La décision du jury d’appel de la CAF de donner le Maroc vainqueur sur tapis vert du Sénégal lors de la CAN 2025 cause un véritable séisme dans le petit monde du football. C’est une première dans les annales. Tout le continent est secoué par cette décision. Une partie de l’opinion estime que le jury d’appel n’a fait qu’appliquer le règlement de compétitions. L’autre partie se sent flouée et victime d’un coup de Jarnac du président de la CAF, le premier milliardaire noir en Afrique, le Sud-africain Patrice Motsepe, qu’Ahmad avait battu à l’élection en 2017. Grâce au soutien du président de la FIFA, Gianni Infantino, qui a supplié les autres candidats de se retirer, Patrice Motsepe a été élu sans avoir eu besoin de passer par les épreuves des urnes. Une pseudo-élection qui était déjà une première aussi bien en Afrique que dans le monde. Une élection qui avait été d’ailleurs à l’origine de beaucoup de critiques de la part de la presse internationale. On commençait à sentir quelque chose. Le tandem Infantino-Motsepe est devenu inséparable.

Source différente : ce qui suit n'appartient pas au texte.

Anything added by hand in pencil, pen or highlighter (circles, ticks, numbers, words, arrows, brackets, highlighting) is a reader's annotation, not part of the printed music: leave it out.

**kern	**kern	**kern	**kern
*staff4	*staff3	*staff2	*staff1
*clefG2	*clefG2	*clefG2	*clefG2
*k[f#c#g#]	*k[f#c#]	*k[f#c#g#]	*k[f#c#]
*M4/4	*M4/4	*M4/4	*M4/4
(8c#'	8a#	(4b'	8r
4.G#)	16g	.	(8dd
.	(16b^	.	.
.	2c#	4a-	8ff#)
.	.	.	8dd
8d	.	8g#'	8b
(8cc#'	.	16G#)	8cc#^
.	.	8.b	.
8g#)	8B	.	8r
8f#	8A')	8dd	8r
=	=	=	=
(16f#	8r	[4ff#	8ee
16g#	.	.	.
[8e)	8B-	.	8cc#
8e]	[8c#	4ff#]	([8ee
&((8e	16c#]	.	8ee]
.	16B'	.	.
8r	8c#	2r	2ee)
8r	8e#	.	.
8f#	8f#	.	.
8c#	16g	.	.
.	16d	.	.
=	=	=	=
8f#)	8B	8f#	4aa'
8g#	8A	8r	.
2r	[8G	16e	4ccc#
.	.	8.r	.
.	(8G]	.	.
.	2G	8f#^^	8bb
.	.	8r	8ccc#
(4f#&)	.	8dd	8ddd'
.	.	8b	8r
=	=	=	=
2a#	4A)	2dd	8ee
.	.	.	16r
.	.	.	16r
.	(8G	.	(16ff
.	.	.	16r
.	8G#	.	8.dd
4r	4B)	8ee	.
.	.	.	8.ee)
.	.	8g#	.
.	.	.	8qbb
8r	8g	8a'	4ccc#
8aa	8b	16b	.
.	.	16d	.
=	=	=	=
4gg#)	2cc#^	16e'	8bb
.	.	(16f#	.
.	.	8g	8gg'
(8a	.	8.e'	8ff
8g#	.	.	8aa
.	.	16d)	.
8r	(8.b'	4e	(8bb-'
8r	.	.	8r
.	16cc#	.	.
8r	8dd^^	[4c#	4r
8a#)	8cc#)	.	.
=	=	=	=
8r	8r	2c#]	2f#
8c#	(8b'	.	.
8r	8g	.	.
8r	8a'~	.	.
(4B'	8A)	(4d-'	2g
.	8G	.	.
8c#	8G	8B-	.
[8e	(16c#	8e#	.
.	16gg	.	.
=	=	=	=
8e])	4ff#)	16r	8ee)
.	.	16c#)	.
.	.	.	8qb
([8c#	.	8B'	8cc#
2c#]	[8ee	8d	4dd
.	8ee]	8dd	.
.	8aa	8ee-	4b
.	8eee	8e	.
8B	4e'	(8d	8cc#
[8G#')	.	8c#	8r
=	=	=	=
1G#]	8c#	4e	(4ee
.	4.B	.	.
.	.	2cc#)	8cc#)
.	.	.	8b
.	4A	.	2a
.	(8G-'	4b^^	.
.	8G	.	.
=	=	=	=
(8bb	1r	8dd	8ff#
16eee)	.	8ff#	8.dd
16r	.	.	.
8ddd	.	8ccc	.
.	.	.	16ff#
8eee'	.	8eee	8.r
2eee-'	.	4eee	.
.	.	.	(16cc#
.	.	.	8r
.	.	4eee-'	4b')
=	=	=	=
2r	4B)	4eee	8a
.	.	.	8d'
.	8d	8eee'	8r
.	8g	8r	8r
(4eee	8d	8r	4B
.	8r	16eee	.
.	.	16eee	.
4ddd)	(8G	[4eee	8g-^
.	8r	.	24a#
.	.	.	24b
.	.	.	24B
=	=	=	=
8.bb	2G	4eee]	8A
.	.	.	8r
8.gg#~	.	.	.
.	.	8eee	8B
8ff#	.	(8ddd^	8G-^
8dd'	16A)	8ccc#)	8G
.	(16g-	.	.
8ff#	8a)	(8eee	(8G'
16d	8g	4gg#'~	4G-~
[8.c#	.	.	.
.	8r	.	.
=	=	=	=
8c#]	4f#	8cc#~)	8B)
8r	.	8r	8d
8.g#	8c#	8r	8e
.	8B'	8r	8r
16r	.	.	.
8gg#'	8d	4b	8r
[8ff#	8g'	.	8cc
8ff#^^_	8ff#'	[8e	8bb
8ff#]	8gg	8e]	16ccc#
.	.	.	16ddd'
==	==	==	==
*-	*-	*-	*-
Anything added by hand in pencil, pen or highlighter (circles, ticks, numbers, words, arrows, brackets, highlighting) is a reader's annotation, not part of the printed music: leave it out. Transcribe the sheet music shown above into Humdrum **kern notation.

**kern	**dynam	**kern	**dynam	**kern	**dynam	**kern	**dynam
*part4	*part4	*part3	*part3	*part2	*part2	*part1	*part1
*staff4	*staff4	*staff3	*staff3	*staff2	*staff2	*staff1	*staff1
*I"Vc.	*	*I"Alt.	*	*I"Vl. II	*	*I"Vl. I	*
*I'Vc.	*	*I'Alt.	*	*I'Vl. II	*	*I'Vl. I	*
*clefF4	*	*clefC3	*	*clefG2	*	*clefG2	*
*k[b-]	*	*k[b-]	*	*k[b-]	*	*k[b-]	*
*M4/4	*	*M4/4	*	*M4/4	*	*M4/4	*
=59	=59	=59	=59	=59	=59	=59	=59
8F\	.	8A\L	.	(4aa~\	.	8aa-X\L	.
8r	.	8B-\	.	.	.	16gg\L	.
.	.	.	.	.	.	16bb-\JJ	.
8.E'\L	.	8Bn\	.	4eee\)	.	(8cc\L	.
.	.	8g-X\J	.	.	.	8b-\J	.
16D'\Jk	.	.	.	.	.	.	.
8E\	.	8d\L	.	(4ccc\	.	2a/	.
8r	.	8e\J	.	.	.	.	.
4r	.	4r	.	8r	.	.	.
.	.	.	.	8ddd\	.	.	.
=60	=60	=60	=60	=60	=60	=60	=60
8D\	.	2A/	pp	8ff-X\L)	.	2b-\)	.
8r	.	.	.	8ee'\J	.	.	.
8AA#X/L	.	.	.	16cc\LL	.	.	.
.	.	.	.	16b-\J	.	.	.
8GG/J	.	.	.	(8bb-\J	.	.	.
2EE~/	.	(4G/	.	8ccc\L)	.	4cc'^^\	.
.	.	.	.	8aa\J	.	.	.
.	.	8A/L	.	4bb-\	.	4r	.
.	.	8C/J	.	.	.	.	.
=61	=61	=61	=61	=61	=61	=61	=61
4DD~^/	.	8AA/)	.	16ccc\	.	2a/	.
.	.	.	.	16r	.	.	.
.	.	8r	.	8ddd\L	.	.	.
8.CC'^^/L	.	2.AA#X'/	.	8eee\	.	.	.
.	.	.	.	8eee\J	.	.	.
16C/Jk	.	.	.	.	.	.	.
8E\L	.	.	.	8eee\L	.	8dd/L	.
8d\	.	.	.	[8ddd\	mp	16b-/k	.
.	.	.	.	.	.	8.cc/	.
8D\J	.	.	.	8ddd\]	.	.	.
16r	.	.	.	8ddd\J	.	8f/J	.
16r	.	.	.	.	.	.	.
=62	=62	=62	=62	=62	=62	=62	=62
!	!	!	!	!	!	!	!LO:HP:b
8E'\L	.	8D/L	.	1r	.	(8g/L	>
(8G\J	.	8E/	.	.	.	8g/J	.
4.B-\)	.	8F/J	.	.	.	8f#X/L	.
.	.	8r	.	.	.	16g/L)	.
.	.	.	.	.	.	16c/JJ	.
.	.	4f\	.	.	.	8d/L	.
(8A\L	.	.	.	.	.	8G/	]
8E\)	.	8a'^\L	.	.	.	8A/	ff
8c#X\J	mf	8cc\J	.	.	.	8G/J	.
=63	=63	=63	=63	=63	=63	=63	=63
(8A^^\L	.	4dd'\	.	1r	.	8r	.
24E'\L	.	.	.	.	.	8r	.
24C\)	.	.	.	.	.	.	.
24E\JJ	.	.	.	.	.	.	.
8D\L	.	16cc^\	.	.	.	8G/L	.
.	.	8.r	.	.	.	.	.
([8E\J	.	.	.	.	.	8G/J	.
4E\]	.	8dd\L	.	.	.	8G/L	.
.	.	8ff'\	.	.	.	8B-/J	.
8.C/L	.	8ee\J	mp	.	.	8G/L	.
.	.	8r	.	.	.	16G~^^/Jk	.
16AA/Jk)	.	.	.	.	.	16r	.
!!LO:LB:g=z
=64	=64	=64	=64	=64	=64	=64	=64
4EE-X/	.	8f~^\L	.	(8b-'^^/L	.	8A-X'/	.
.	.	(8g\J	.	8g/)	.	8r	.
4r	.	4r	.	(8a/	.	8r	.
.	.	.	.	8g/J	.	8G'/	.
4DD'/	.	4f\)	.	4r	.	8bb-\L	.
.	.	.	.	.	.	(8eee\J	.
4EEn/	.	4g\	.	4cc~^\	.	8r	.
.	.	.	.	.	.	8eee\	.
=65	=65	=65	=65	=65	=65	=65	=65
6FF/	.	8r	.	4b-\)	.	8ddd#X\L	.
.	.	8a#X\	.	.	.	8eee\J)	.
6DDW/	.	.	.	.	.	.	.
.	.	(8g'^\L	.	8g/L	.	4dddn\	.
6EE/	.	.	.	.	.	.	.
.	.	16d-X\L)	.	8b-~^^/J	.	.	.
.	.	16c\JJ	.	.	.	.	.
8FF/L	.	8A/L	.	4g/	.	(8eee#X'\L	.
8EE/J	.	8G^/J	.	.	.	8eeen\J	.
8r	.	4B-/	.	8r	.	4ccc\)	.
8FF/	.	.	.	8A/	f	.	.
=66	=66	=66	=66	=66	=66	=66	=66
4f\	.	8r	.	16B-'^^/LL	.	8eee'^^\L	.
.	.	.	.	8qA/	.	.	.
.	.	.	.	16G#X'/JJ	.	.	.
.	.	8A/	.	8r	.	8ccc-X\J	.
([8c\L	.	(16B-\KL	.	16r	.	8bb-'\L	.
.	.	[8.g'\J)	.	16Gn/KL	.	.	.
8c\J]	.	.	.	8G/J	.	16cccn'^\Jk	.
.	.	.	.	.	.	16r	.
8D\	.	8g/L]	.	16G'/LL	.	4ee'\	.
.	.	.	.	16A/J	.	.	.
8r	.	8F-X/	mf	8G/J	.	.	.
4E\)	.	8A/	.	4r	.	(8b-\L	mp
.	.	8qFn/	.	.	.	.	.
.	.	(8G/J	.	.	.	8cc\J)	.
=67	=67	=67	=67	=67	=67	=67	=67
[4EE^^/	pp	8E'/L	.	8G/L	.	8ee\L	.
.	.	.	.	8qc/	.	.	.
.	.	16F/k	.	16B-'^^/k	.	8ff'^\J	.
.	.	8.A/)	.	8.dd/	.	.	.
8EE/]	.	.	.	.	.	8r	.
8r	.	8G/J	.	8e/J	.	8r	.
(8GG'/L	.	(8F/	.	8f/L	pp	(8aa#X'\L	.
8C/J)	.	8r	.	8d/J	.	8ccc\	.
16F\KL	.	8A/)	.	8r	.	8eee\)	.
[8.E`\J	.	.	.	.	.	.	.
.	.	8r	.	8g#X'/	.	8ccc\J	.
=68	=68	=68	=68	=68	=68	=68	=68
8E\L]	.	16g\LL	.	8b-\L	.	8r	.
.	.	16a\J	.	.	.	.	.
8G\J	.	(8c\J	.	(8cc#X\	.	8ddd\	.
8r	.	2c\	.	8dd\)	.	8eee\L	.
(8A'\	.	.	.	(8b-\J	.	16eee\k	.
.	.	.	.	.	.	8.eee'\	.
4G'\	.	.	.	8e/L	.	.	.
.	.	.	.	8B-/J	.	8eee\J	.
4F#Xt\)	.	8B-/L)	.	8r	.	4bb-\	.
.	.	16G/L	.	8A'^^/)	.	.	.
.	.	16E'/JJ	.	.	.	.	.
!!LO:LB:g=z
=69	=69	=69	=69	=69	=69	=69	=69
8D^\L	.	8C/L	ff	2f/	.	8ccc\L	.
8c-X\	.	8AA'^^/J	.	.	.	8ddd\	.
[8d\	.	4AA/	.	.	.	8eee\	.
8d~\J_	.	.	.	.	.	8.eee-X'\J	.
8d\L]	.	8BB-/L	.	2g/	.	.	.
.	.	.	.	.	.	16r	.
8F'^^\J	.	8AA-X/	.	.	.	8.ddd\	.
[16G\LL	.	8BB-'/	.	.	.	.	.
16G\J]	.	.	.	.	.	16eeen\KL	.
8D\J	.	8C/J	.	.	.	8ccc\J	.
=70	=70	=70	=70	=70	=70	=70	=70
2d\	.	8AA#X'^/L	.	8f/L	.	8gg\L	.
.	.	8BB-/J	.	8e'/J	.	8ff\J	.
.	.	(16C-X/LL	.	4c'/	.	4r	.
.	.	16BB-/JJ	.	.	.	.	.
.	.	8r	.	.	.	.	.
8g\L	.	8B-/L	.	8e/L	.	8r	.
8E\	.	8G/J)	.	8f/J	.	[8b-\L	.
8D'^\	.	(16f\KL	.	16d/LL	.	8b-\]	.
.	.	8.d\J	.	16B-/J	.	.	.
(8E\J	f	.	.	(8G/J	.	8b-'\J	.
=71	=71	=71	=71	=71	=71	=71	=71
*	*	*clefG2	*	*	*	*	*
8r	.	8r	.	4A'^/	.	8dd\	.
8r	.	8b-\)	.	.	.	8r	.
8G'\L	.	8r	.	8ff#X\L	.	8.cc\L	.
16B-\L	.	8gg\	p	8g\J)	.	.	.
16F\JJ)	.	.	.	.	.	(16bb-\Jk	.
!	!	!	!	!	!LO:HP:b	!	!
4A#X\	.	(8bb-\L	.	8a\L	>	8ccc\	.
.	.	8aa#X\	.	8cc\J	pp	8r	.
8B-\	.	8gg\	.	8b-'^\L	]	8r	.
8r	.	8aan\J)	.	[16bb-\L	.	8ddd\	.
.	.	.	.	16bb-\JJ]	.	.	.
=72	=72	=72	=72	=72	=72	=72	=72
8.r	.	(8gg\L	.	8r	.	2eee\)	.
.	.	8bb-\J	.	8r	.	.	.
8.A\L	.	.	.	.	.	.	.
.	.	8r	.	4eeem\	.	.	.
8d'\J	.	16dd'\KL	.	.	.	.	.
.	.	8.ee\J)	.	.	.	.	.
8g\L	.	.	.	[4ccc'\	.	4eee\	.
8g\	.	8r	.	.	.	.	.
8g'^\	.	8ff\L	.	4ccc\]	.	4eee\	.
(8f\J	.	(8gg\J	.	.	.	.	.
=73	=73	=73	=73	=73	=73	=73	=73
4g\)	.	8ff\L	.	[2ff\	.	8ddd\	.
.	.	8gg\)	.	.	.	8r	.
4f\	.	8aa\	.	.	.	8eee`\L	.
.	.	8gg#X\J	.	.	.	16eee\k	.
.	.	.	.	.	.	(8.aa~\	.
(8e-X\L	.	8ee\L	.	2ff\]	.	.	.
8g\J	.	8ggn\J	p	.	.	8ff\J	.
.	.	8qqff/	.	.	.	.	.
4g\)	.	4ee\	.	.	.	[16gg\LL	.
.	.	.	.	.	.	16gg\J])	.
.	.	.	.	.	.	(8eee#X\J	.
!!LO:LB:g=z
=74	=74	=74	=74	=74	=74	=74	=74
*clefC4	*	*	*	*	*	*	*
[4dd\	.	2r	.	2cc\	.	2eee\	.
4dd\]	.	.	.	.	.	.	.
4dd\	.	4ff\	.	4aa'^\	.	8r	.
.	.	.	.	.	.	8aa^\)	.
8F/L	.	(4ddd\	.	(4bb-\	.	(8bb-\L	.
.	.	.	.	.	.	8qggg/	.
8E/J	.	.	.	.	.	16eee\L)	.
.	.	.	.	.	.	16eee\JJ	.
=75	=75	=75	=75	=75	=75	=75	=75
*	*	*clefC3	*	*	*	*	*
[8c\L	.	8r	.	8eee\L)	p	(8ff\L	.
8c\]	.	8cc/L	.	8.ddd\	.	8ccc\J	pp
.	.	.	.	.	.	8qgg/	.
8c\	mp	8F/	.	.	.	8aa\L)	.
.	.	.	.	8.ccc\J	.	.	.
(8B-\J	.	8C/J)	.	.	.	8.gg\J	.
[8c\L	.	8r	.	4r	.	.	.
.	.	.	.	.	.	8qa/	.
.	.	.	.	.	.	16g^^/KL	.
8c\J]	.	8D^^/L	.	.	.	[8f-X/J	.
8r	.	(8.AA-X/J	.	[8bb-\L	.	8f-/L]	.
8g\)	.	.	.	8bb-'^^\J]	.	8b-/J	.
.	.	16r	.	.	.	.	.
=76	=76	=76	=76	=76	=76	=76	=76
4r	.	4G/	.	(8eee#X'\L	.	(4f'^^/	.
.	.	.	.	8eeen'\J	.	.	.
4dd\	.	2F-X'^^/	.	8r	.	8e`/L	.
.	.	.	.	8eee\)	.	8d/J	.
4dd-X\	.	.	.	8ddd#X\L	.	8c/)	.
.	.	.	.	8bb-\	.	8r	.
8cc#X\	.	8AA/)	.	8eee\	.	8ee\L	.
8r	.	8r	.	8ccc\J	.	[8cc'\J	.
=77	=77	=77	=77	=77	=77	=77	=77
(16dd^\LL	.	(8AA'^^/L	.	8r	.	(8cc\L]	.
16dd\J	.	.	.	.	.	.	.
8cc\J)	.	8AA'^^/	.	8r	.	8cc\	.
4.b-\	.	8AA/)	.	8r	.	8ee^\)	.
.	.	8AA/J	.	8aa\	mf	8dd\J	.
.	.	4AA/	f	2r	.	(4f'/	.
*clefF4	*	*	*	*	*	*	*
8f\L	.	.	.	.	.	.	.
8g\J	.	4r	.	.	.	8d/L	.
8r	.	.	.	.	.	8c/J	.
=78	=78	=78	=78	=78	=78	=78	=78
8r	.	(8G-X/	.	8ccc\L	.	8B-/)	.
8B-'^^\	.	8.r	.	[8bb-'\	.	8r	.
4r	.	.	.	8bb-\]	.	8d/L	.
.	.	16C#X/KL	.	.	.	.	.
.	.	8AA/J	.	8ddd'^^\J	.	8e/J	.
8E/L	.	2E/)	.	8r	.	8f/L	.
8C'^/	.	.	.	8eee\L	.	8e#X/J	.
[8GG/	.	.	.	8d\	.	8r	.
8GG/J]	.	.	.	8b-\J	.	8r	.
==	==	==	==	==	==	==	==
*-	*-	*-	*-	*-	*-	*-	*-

Le premier dicte sa loi, le second exécute au doigt et à l’œil.
Le fait que la décision du jury d’appel de la CAF tombe trois mois après la finale laisse planer déjà une certaine entente. Si la décision tombait quelques jours ou quelques semaines après le match, les choses auraient peut-être eu une autre tournure. D’ailleurs, les sanctions contre le sélectionneur et les joueurs sénégalais sont tombés très vite. Il n’y avait pas d’enquête à faire sur l’incident que tout le monde a vu.
Ensuite, comme l’arbitre a autorisé la reprise du match après le retour des Sénégalais sur le terrain, il n’y aurait pas dû avoir la moindre contestation. Le règlement dit que le directeur de jeu est souverain et ses décisions sont souveraines. Il aurait dû constater immédiatement la faute des Sénégalais et siffler la fin du match avec victoire par forfait sur le score de 3 à O pour le Maroc. Sa décision dans ce cas d’espèce est sans appel.
Mais voyons la situation sous un autre angle. Si Brahim Diaz avait marqué le penalty qui aurait dû donner la victoire au Maroc, le Sénégal aurait-il été sanctionné par des amendes et une défaite par 3 à O par la CAF, qu’il y ait plainte ou pas ?
Et si c’était le Maroc qui avait quitté le terrain avant de revenir et gagner le match par un but à zéro, le jury d’appel de la CAF aurait-il donné la victoire au Sénégal ? Rien n’est moins sûr.
Beaucoup de décisions de la CAF sont jugées inéquitables et partiales dans d’autres compétitions.
Maintenant, la CAF s’est tirée une balle dans les jambes. Si le TAS casse sa décision et donne raison au Sénégal, elle aura perdu la crédibilité qui lui restait malgré la réélection en walk-over de Patrice Motsepe, pressenti pour diriger l’African National Congress. Une reconversion providentielle qui arrive à point nommé.